=== Problem to solve ===
Reading the listing that follows, count the lines where "left" appears, and answer with only that count.

□ □ □ □ □ □ □

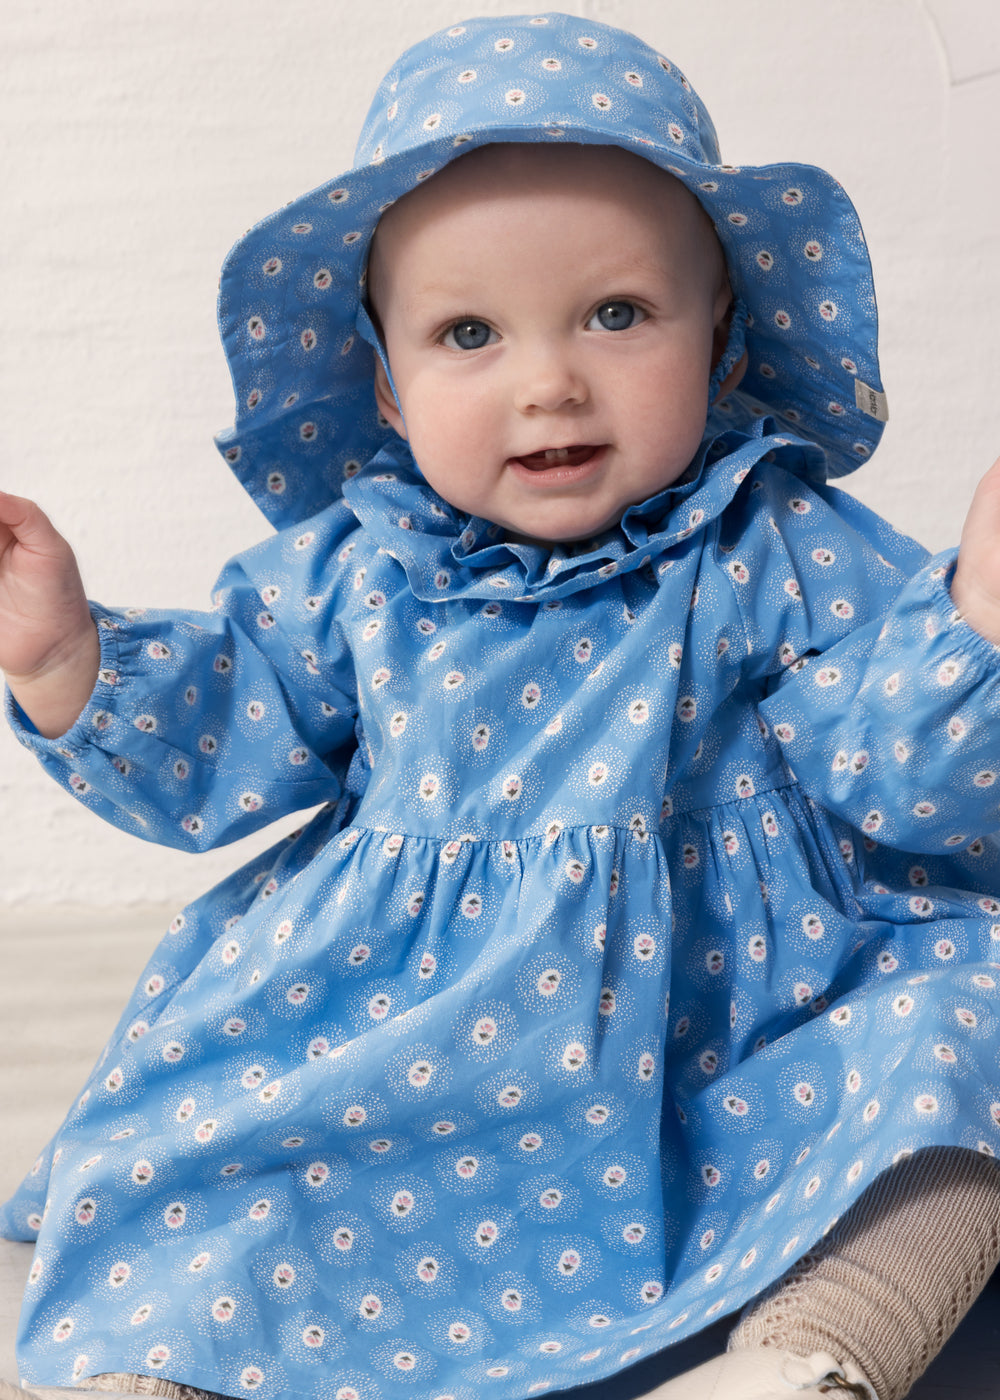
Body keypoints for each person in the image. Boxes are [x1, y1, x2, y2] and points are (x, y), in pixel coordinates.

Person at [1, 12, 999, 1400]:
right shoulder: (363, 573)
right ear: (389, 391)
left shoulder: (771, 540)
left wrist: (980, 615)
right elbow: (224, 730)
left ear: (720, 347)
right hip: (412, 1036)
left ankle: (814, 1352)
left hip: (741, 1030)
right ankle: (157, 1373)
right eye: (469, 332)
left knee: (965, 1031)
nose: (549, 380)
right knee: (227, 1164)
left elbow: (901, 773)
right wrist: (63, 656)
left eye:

□ □ □ □ □ □ □

=== Answer to this task ===
8